__Material shown__:
+ + + + + + +
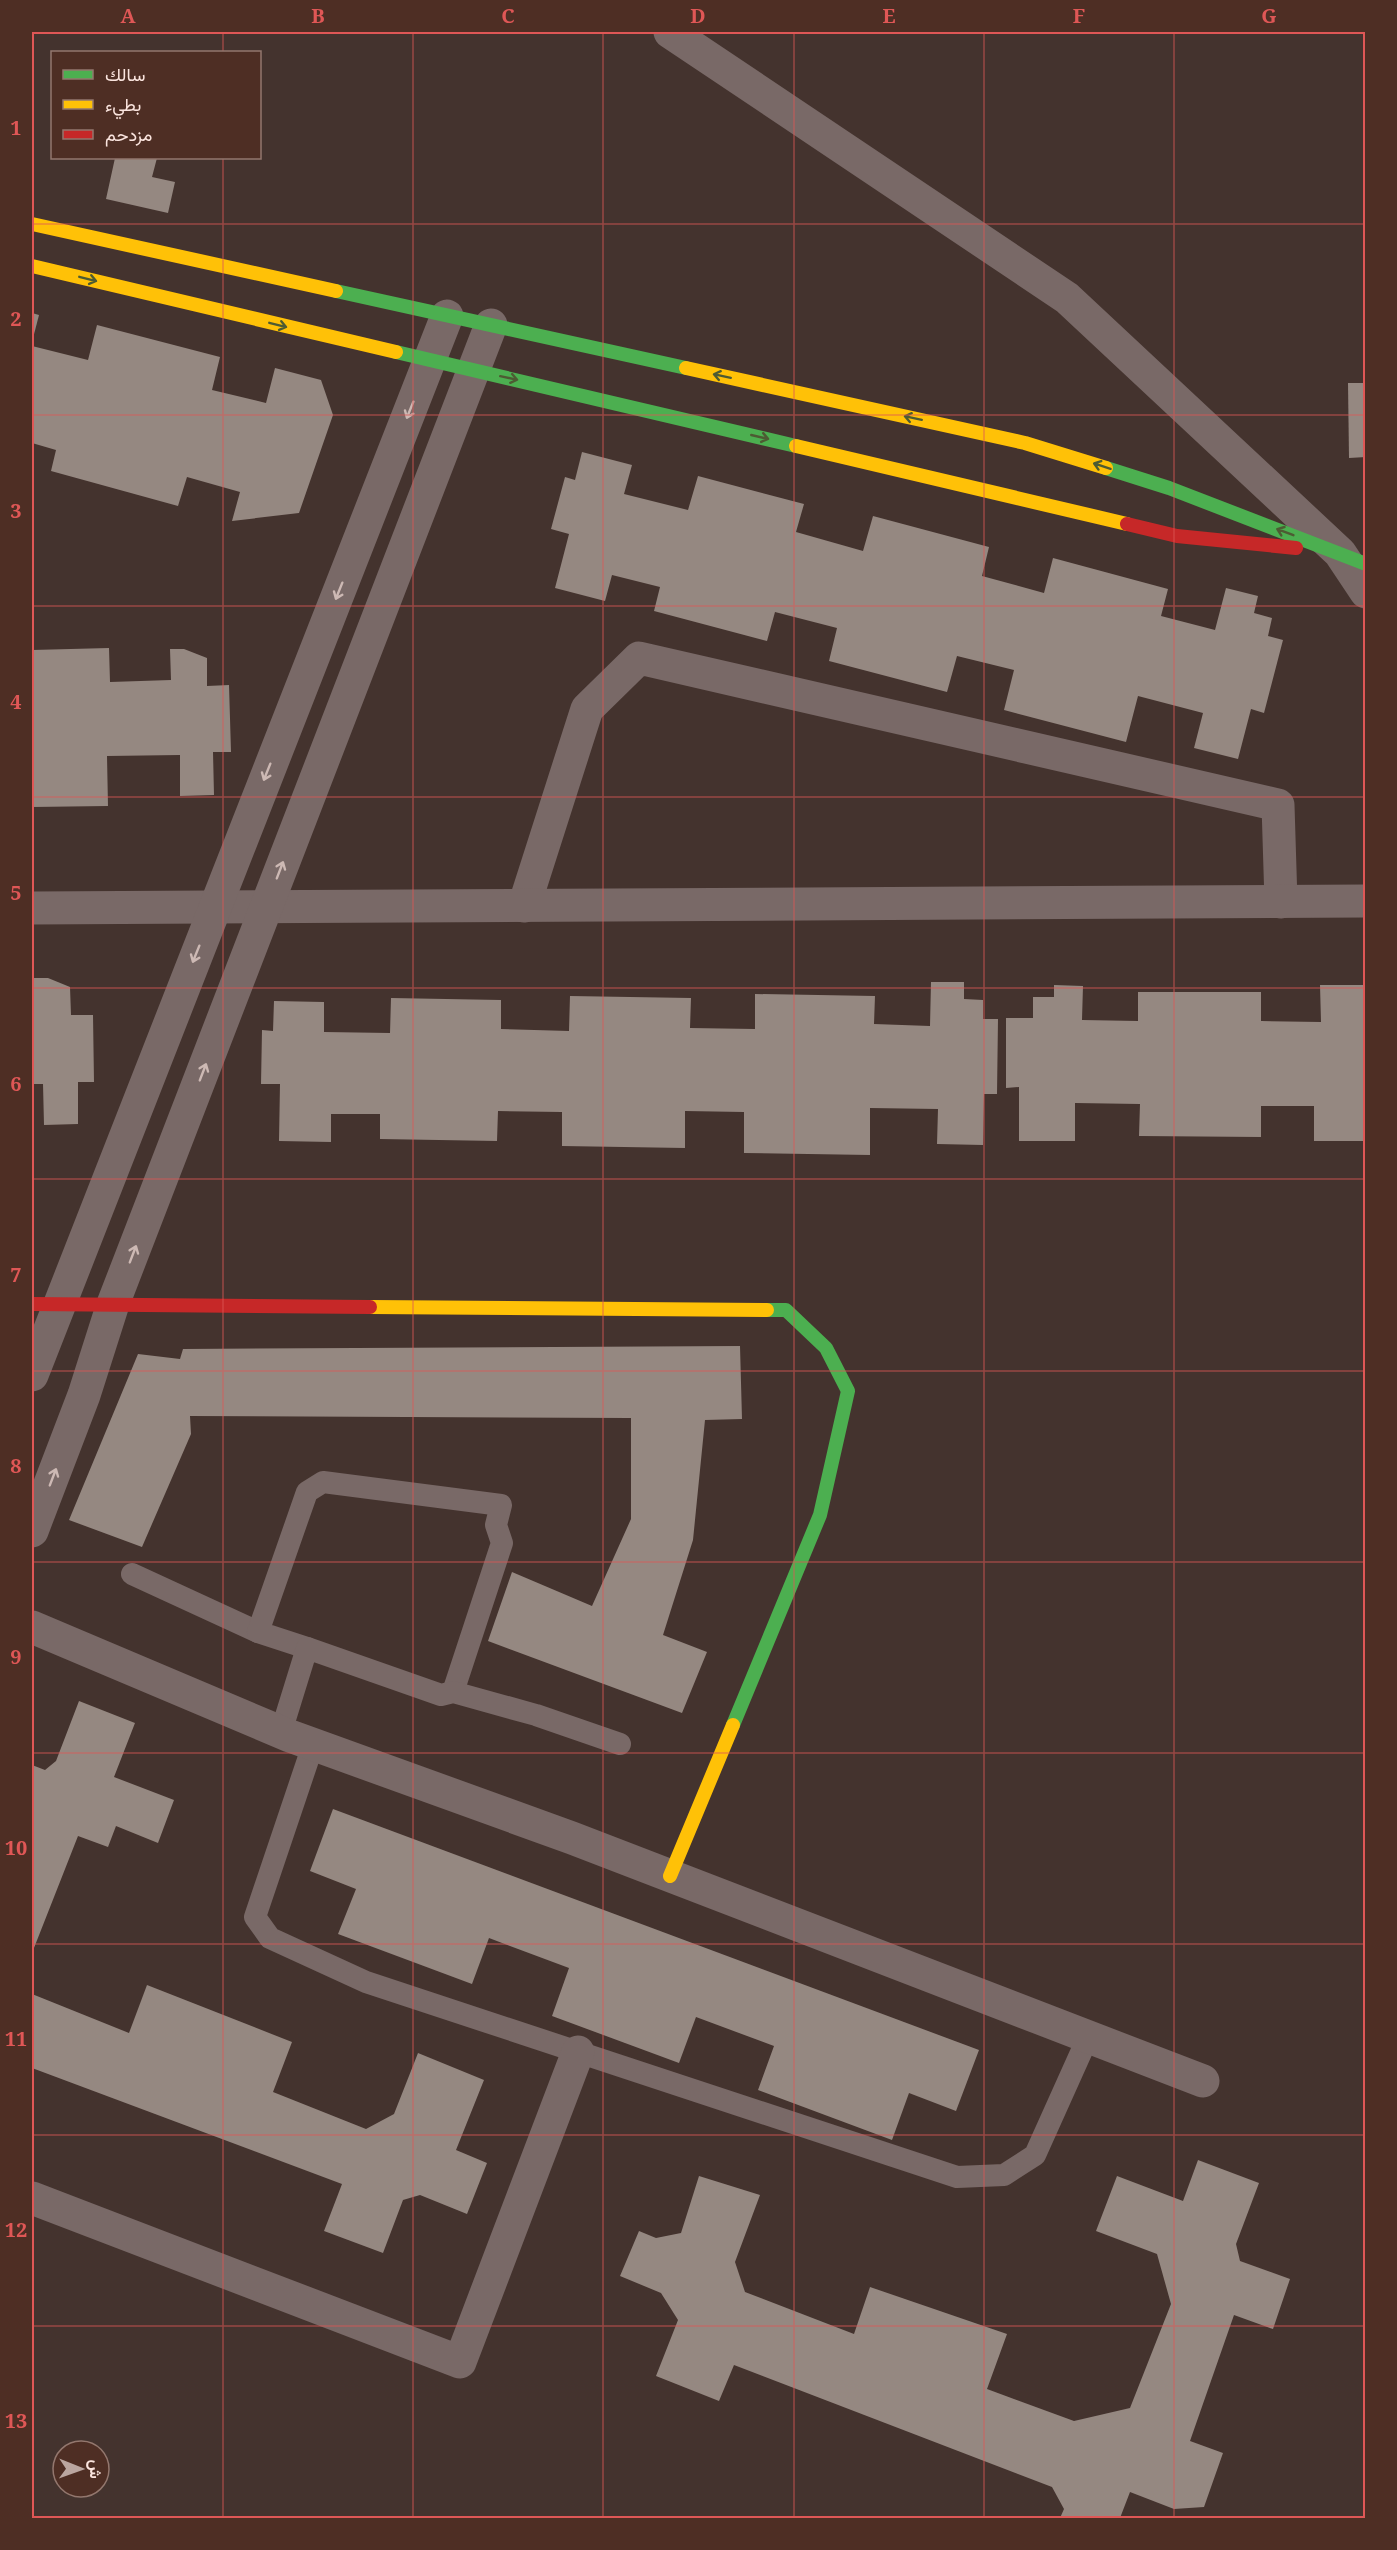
<svg xmlns="http://www.w3.org/2000/svg" width="1397" height="2550" font-family="'Noto Serif',Vazirmatn,serif">
  <style>
    .building { fill: #958881 }
    .lines { fill: none; stroke-linecap: round; stroke-linejoin: round }
    .lane { stroke: #796967; stroke-width: 22 }
    .street { stroke: #796967; stroke-width: 33 }
    .fast { stroke: #4caf50; stroke-width: 14 }
    .slow { stroke: #ffc107; stroke-width: 14 }
    .jam { stroke: #c62828; stroke-width: 14 }
    .oneway { stroke: #4d5b33 }
    .oneway2 { stroke: #cdb9b4 }
    .grid { fill: none; stroke: #df5756; stroke-width: 1.5; stroke-opacity: 0.55 }
    .neatline { fill: none; stroke: #df5756; stroke-width: 2 }
    .grid-label { font-size: 20px; text-anchor: middle; font-weight: bold; fill: #df5756 }
  </style>
  <rect width="100%" height="100%" fill="#44332e"/>
  <g class="building">
    <path d="M115 158H157L152 177 175 182 168 213 106 199Z"/>
    <path d="M32 313 39 315 32 342Z"/>
    <path d="M97 325 220 357 212 390 266 403 275 368 321 380 333 415 299 513 232 521 240 492 187 477 178 506 51 471 56 450 32 443V346L88 360Z"/>
    <path d="M1348 383H1366V457L1349 458Z"/>
    <path d="M582 452 632 465 624 494 688 510 698 476 804 504 796 532 863 551 873 516 989 547 982 576 1044 593 1053 558 1168 589 1161 616 1215 630 1226 588 1258 596 1254 613 1272 618 1268 636 1283 640 1264 713 1251 709 1238 759 1194 748 1203 713 1138 696 1126 742 1004 710 1014 670 957 656 947 692 829 661 837 628 775 612 767 641 654 611 660 587 612 575 605 601 555 588 569 534 551 529 565 477 575 480Z"/>
    <path d="M109 648 110 682 171 680 170 649H184L207 658V686L229 685 231 752H213L214 795 180 796V755L107 756 108 806 32 807V650Z"/>
    <path d="M34 978H48L70 987 71 1015H93L94 1082H78V1124L44 1125 43 1084H32Z"/>
    <path d="M931 982H964V999L983 1000V1019H998L997 1094H984L983 1145 937 1144 938 1109 870 1108V1155L744 1153V1112L685 1111V1148L562 1146V1112L498 1111 497 1141 380 1139V1114H331V1142L279 1141 280 1084H261L262 1030 273 1031 274 1001 324 1002V1032L390 1033 391 998 501 1000V1029L569 1031 570 996 691 998 690 1028 755 1029V994L875 996 874 1024 930 1026Z"/>
    <path d="M1054 985 1083 986 1082 1020 1138 1021V992H1261V1021L1321 1022 1320 985H1366V1141H1314V1106H1261V1137L1139 1136 1140 1104 1075 1103V1141H1019V1087L1006 1088V1018H1033V997H1054Z"/>
    <path d="M740 1346 742 1419 705 1420 693 1540 663 1635 707 1652 682 1713 488 1641 512 1572 592 1606 631 1519V1418L190 1416 191 1434 142 1547 69 1520 138 1354 180 1359 183 1349Z"/>
    <path d="M79 1701 135 1723 114 1777 174 1800 158 1843 116 1826 108 1847 78 1836 32 1953V1765L45 1770 56 1761Z"/>
    <path d="M333 1809 979 2050 956 2111 909 2093 892 2140 758 2090 774 2046 696 2017 679 2063 552 2016 569 1968 489 1938 472 1984 338 1934 356 1889 310 1871Z"/>
    <path d="M147 1985 292 2042 273 2092 366 2129 394 2114 418 2053 484 2080 456 2150 487 2163 467 2214 420 2195 403 2200 383 2253 324 2231 342 2184 32 2068V1994L129 2033Z"/>
    <path d="M1198 2160 1259 2183 1236 2244 1240 2261 1290 2279 1273 2329 1234 2315 1190 2441 1223 2453 1204 2507 1174 2509 1130 2492 1120 2518H1060L1064 2509 1052 2487 734 2365 719 2401 656 2376 678 2320 661 2293 620 2276 639 2231 656 2238 681 2233 699 2176 760 2195 735 2262 745 2292 854 2334 870 2287 1007 2334 987 2389 1074 2421 1130 2408 1171 2304 1157 2254 1096 2231 1117 2176 1183 2201Z"/>
  </g>
  <g class="lines">
    <g class="lane">
      <path d="M132 1574 258 1632"/>
      <path d="M307 1648 258 1632 307 1492 323 1482 501 1505 496 1525 502 1543 453 1692"/>
      <path d="M281 1732 307 1648 441 1695 453 1692 536 1715 620 1744"/>
      <path d="M313 1745 255 1917 270 1938 366 1982 957 2177 1004 2175 1035 2155 1088 2037"/>
    </g>
    <g class="street">
      <path d="M670 32 1067 298 1340 553 1366 592"/>
      <path d="M524 906 587 709 639 658 1278 805 1281 902"/>
      <path d="M32 908 1366 901"/>
      <path d="M32 1375 447 316"/>
      <path d="M32 1531 84 1395 113 1304 491 325"/>
      <path d="M32 1627 290 1736 572 1838 1203 2081"/>
      <path d="M32 2198 460 2362 578 2052"/>
    </g>
    <g class="fast">
      <path d="M336 291 686 368"/>
      <path d="M396 352 796 446"/>
      <path d="M1106 468 1169 488 1366 564"/>
      <path d="M733 1725 820 1515 848 1391 826 1348 786 1310H767"/>
    </g>
    <g class="slow">
      <path d="M32 224 336 291"/>
      <path d="M32 266 396 352"/>
      <path d="M686 368 1025 443 1106 468"/>
      <path d="M796 446 1127 524"/>
      <path d="M370 1307 767 1310"/>
      <path d="M670 1876 733 1725"/>
    </g>
    <g class="jam">
      <path d="M1127 524 1177 536 1296 548"/>
      <path d="M32 1304 370 1307"/>
    </g>
  </g>
  <defs><path id="oneway-shaft" d="M-6 0H5M1.5-3L5.5 0L1.5 3" fill="none" stroke-width="1.6" stroke-linecap="round" stroke-linejoin="round" transform="scale(1.5)"/></defs>
  <g class="oneway">
    <use href="#oneway-shaft" transform="translate(88 279) rotate(14)"/>
    <use href="#oneway-shaft" transform="translate(278 325) rotate(14)"/>
    <use href="#oneway-shaft" transform="translate(722 376) rotate(-168)"/>
    <use href="#oneway-shaft" transform="translate(509 378) rotate(12)"/>
    <use href="#oneway-shaft" transform="translate(913 418) rotate(-168)"/>
    <use href="#oneway-shaft" transform="translate(760 437) rotate(13)"/>
    <use href="#oneway-shaft" transform="translate(1102 466) rotate(-162)"/>
    <use href="#oneway-shaft" transform="translate(1285 532) rotate(-159)"/>
  </g>
  <g class="oneway2">
    <use href="#oneway-shaft" transform="translate(410 410) rotate(112)"/>
    <use href="#oneway-shaft" transform="translate(339 591) rotate(112)"/>
    <use href="#oneway-shaft" transform="translate(267 772) rotate(112)"/>
    <use href="#oneway-shaft" transform="translate(280 870) rotate(-69)"/>
    <use href="#oneway-shaft" transform="translate(196 954) rotate(112)"/>
    <use href="#oneway-shaft" transform="translate(203 1072) rotate(-69)"/>
    <use href="#oneway-shaft" transform="translate(133 1254) rotate(-69)"/>
    <use href="#oneway-shaft" transform="translate(53 1477) rotate(-69)"/>
  </g>
  <path class="grid" d="M223 32V52M413 32V2518M603 32V2518M794 32V2518M984 32V2518M1174 32V2518M223 158V2518M32 224H1366M32 415H1366M32 606H1366M32 797H1366M32 988H1366M32 1179H1366M32 1371H1366M32 1562H1366M32 1753H1366M32 1944H1366M32 2135H1366M32 2326H1366"/>
  <rect width="1397" height="2550" fill="none" stroke="#4e2e24" stroke-width="66"/>
  <rect x="51" y="51" width="210" height="108" fill="#4e2e24" stroke="#93776e" stroke-width="1.5"/>
  <rect x="63" y="70" width="30" height="9" fill="#4caf50" stroke="#93776e" stroke-width="1.5"/>
  <text x="105" y="81" font-size="18" fill="#fae4de">سالك</text>
  <rect x="63" y="100" width="30" height="9" fill="#ffc107" stroke="#93776e" stroke-width="1.5"/>
  <text x="105" y="111" font-size="18" fill="#fae4de">بطيء</text>
  <rect x="63" y="130" width="30" height="9" fill="#c62828" stroke="#93776e" stroke-width="1.5"/>
  <text x="105" y="141" font-size="18" fill="#fae4de">مزدحم</text>
  <g transform="translate(81 2469) rotate(91)"><circle r="28" fill="#4e2e24" stroke="#93776e" stroke-width="1.5"/>
  <path d="M0-4.5L10 22L0 15L-10 22Z" fill="#baa6a0"/>
  <text y="-9" font-size="16" font-weight="bold" text-anchor="middle" fill="#fae4de">ش</text>
  </g>
  <rect x="33" y="33" width="1331" height="2484" class="neatline"/>
  <g class="grid-label">
    <text x="128" y="23">A</text>
    <text x="318" y="23">B</text>
    <text x="508" y="23">C</text>
    <text x="698" y="23">D</text>
    <text x="889" y="23">E</text>
    <text x="1079" y="23">F</text>
    <text x="1269" y="23">G</text>
    <text x="16" y="135">1</text>
    <text x="16" y="326">2</text>
    <text x="16" y="518">3</text>
    <text x="16" y="709">4</text>
    <text x="16" y="900">5</text>
    <text x="16" y="1091">6</text>
    <text x="16" y="1282">7</text>
    <text x="16" y="1473">8</text>
    <text x="16" y="1664">9</text>
    <text x="16" y="1855">10</text>
    <text x="16" y="2046">11</text>
    <text x="16" y="2237">12</text>
    <text x="16" y="2428">13</text>
  </g>
</svg>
+ + + + + + +
Go through the records above and, whenever a line includes the word "none", copy it.

__Written answer__:
    .lines { fill: none; stroke-linecap: round; stroke-linejoin: round }
    .grid { fill: none; stroke: #df5756; stroke-width: 1.5; stroke-opacity: 0.55 }
    .neatline { fill: none; stroke: #df5756; stroke-width: 2 }
  <defs><path id="oneway-shaft" d="M-6 0H5M1.5-3L5.5 0L1.5 3" fill="none" stroke-width="1.6" stroke-linecap="round" stroke-linejoin="round" transform="scale(1.5)"/></defs>
  <rect width="1397" height="2550" fill="none" stroke="#4e2e24" stroke-width="66"/>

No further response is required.